In the past few years journalists have developed a strain of religion reportage that centers on a stunt, one patterned after George Plimpton’s turn as a major-league pitcher or maybe John Howard Griffin’s “Black Like Me.” The latest version, by Brown University senior Kevin Roose, follows the gag faithfully.
As a junior at Brown University, Roose spent his semester “abroad” as a transfer student at Liberty University, the strictly Christian Virginia school founded by Jerry Falwell. He congratulates himself on his own wordliness (Brown, he tells us, is “a school whose overall social climate, according to Falwellian standards at least, is only a notch or two above Sodom and Gomorrah.”) He learns the folkways of the school and bonds with his dormmates. His own spirituality unexpectedly deepens. He keeps in touch with friends he’s made. Following another prerequisite for the genre, Roose’s book, “The Unlikely Disciple,” boasts a long subtitle, which I forget but which translates to “I Was a Teenage Evangelical.”


I confess that I’ve only read the excerpts of “Unlikely Disciple” available on Salon and on Roose’s own site. This isn’t laziness alone: I find these accounts nearly unreadable in the repetition of scenes: the hopeless street evangelizing, the conversion attempts, the off-the-reservation partying. There’s little that suggests that Roose has moved the goalposts on our understanding of evangelicals. The focus on his own daring experiment enables Roose to refrain from meaningful analysis: his qualification for his inquiry is precisely that he knows so little of his exotic prey. The arc of his story is his journey through the Christian wilderness. But he’s no gonzo journo who blows up the assignment with fear and loathing: as he explains on his blog, he now prays daily and more readily calls himself a Christian (he was raised a Quaker).
Roose got the idea for his book while serving as an intern to A.J. Jacobs for his “The Year of Living Bibically: One Man’s Humble Quest to Follow the Bible as Literally as Possible,” but in subject matter it more resembles “God’s Harvard: A Christian College on a Mission to Save America” Hanna Rosin’s more sincerely serious account of getting to know students at Patrick Henry College, the academy aimed at grooming politically effective conservative Christians. (Rosin’s husband, David Plotz, has also just published a more sincerely serious version of Jacobs’s book, “Good Book: The Bizarre, Hilarious, Disturbing, Marvelous, and Inspiring Things I Learned When I Read Every Single Word of the Bible”).

Each of these authors has a different agenda–Jacobs plays the Torah’s outdated dicta for laughs (Roose, when working for him, was his biblically sanctioned slave), while Rosin is a political reporter taking stock of the Bush era. But these chroniclers have in common a strange naiveté.

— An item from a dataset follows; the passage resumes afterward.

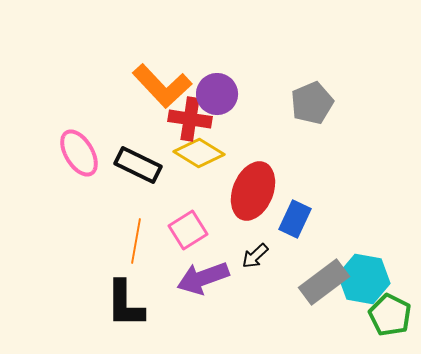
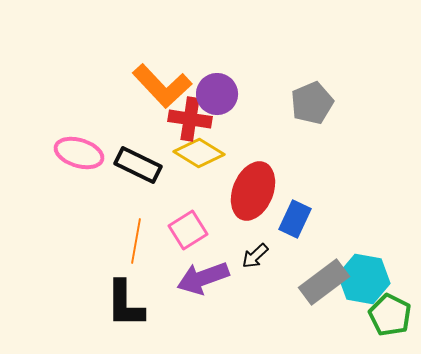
pink ellipse: rotated 42 degrees counterclockwise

It takes one kind of blindness, of course, in pronouncing the Bible and its adherents to be genuinely interesting and only slightly annoying, as opposed to truly pernicious. But there is something else–the presumption that we the reader might not have realized that religion–even other people’s religion–has some positive values at its core. We wouldn’t credit a writer who took a book to tell us that, snobs aside of course, wine tastes good or that–look, everyone!–football can be damned exciting. Yet these authors sport an arrogant confidence that readers will not only forgive these authors for their lack of sophistication about religion, but admire them for discovering it in public.